You know the feeling. Your data team ships a model to Synapse at 3 p.m., the DevOps pipeline rebuilds it at 3:05, and by 3:07 someone is asking why half the tables disappeared. The issue isn’t your SQL. It’s that Azure Synapse and GitLab CI never met properly. They need identity, not just credentials.
Azure Synapse gives you a managed analytics service built for massive scale. GitLab CI runs automated pipelines that ship, test, and validate code. Together, they can make data infrastructure dependable and versioned, if you connect them the right way. That means syncing code, credentials, and access from one consistent source of truth.
Here’s the simple logic: Synapse sits in Azure AD; GitLab lives anywhere. The bridge between them is usually a service principal with scoped permissions. In GitLab CI, you store the identity credentials in protected variables. Each pipeline run authenticates to Azure using those credentials, runs Synapse deployment scripts or notebooks, and commits artifacts back into version control. The goal is to get deterministic infrastructure without human tokens leaking through.
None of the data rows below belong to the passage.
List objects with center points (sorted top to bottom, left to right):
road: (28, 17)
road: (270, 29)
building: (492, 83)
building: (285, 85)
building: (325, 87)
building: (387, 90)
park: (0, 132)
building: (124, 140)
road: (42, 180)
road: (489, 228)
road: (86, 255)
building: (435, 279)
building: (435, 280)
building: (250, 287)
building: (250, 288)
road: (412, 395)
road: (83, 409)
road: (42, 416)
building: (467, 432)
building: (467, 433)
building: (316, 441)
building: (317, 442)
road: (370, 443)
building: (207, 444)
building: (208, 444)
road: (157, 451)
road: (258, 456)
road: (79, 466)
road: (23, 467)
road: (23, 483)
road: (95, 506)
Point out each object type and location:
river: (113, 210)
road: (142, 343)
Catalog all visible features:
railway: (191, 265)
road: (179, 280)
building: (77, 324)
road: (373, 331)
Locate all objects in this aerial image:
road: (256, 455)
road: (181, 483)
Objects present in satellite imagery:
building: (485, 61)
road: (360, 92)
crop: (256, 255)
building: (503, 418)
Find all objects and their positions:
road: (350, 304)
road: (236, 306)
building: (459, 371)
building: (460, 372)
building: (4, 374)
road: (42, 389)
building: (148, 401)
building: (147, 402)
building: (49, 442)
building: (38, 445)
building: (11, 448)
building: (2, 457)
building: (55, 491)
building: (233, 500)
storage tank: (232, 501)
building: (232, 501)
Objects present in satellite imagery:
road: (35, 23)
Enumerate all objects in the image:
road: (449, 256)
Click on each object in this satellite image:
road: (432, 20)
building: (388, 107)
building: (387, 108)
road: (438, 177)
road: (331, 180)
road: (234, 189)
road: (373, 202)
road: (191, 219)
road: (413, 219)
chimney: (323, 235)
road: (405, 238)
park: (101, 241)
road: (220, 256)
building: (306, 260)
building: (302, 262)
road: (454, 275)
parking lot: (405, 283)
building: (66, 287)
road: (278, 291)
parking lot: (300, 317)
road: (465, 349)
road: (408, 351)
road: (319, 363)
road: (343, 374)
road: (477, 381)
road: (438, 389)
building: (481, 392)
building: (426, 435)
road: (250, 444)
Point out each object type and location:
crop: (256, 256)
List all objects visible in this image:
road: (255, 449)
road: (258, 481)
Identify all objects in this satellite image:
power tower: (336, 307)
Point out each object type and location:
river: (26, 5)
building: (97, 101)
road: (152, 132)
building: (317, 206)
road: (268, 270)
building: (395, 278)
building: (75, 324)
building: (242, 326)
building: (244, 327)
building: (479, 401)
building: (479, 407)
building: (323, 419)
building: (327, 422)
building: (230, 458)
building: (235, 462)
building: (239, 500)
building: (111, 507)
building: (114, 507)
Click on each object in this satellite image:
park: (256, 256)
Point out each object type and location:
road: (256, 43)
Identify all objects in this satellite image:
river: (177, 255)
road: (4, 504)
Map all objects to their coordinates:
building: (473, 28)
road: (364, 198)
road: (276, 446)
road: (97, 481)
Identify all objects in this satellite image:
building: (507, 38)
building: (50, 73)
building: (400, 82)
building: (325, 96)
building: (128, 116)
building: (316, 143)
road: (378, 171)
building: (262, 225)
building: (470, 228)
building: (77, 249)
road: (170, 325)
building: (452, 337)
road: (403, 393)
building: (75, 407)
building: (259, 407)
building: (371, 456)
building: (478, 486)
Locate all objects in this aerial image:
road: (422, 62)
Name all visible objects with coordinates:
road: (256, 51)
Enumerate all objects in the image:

When setting this up, map Role-Based Access Control carefully. Minimal roles like Data Contributor or Synapse Administrator should be assigned to the service principal that GitLab CI uses. Rotate secrets using Azure Key Vault and reference them through GitLab variables, never directly in YAML. If authentication errors persist, check that your service principal has the proper scope within Synapse’s managed workspace, not just the resource group.
Quick answer:
To connect Azure Synapse and GitLab CI securely, create a service principal in Azure AD with Synapse permissions, store its credentials as environment variables in GitLab, and authenticate during pipeline jobs to deploy or manage artifacts automatically.